> [WHAT THE EXERCISE ASKS] Pick out each line in the records below that contains the word "olarak", and copy those lines.

(Saved data entries)

------

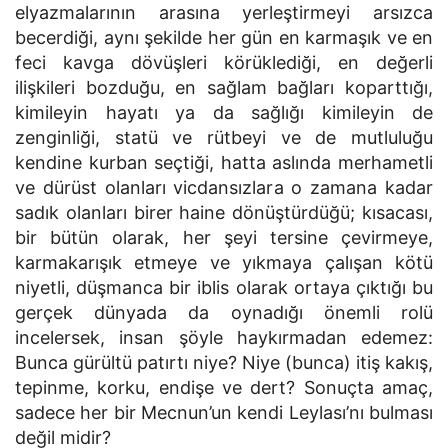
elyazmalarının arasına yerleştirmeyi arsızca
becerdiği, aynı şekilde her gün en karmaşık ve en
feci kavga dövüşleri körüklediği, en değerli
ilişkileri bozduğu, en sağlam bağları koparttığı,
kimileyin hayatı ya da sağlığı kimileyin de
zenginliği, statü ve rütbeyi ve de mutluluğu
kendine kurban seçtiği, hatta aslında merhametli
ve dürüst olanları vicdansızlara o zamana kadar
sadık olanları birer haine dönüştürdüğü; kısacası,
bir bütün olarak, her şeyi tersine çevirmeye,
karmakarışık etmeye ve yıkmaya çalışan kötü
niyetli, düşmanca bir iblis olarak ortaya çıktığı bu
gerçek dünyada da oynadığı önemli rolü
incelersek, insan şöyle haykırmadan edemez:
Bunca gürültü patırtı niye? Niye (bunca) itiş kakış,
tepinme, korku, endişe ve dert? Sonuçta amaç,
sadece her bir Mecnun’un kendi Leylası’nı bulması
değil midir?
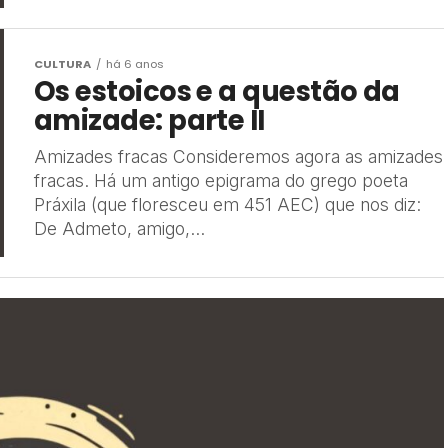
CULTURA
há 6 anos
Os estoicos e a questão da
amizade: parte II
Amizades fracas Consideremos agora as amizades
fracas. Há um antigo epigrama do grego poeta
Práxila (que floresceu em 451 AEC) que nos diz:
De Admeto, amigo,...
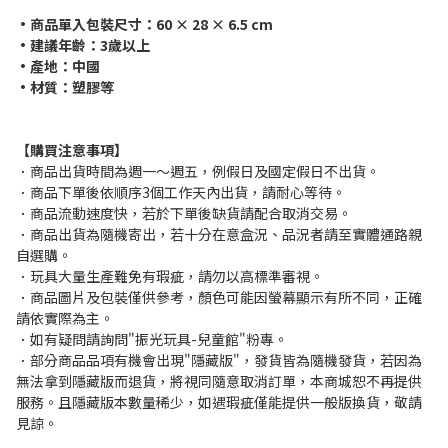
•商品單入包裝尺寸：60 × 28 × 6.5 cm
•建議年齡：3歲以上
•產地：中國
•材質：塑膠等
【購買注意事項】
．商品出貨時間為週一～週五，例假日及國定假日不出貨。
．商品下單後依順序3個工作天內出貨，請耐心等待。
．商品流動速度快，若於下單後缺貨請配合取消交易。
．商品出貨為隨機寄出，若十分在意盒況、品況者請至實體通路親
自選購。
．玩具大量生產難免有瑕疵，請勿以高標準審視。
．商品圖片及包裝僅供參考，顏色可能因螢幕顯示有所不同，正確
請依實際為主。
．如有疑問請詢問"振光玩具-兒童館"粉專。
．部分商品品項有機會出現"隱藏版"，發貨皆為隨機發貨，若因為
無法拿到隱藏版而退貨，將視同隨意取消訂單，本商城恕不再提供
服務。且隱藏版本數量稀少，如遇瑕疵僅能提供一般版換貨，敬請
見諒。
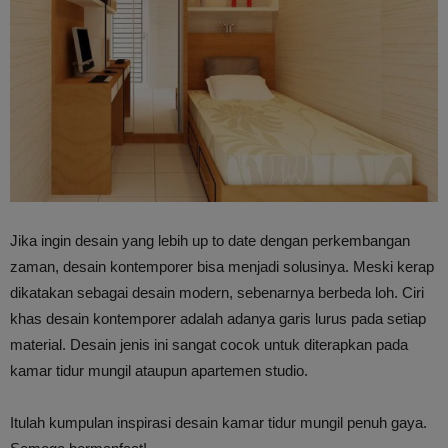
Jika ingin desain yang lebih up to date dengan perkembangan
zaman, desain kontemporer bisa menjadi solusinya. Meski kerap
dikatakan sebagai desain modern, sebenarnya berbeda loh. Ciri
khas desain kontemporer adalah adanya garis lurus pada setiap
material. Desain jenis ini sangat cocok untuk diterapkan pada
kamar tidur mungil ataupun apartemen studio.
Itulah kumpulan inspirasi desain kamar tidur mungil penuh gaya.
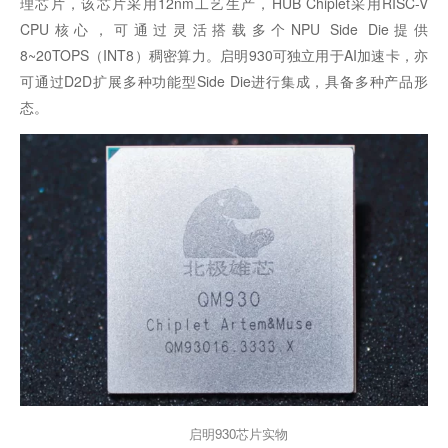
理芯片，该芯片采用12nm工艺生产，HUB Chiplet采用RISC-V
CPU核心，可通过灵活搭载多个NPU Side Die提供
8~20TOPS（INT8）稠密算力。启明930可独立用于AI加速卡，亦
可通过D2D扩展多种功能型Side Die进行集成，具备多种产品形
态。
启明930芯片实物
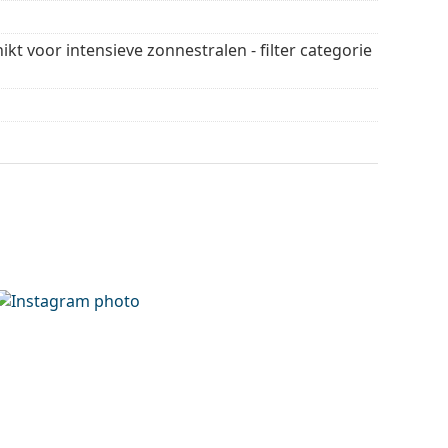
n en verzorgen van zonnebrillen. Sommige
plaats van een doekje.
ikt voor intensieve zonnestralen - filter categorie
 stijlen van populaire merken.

------

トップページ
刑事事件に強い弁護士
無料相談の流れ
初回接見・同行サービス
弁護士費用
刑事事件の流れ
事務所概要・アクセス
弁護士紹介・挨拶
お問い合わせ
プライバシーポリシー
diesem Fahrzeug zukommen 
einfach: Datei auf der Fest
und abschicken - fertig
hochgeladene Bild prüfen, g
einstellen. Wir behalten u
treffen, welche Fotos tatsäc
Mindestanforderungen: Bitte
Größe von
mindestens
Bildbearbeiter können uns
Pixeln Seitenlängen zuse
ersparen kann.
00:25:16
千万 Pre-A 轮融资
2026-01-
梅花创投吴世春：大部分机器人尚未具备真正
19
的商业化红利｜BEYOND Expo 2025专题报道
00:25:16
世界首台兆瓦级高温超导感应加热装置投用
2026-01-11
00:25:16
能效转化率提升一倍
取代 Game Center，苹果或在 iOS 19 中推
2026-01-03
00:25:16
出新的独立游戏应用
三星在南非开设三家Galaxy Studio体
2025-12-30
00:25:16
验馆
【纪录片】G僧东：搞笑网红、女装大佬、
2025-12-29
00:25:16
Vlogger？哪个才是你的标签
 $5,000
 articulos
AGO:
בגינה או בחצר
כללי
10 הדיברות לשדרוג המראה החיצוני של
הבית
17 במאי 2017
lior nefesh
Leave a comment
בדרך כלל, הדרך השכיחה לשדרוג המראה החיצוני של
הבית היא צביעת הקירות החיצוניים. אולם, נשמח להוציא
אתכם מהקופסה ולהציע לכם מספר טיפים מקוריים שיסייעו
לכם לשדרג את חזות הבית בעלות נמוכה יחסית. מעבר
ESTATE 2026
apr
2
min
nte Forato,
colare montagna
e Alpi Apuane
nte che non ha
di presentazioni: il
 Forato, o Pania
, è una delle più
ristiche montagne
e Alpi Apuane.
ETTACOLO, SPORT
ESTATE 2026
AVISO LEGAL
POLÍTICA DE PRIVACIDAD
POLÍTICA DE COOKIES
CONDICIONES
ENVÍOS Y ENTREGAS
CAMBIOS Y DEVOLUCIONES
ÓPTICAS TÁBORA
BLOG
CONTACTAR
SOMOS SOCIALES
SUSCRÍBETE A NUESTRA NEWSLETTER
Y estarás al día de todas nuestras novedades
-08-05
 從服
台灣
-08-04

------

> [ANSWER FOR THE TASK]
bir bütün olarak, her şeyi tersine çevirmeye,
niyetli, düşmanca bir iblis olarak ortaya çıktığı bu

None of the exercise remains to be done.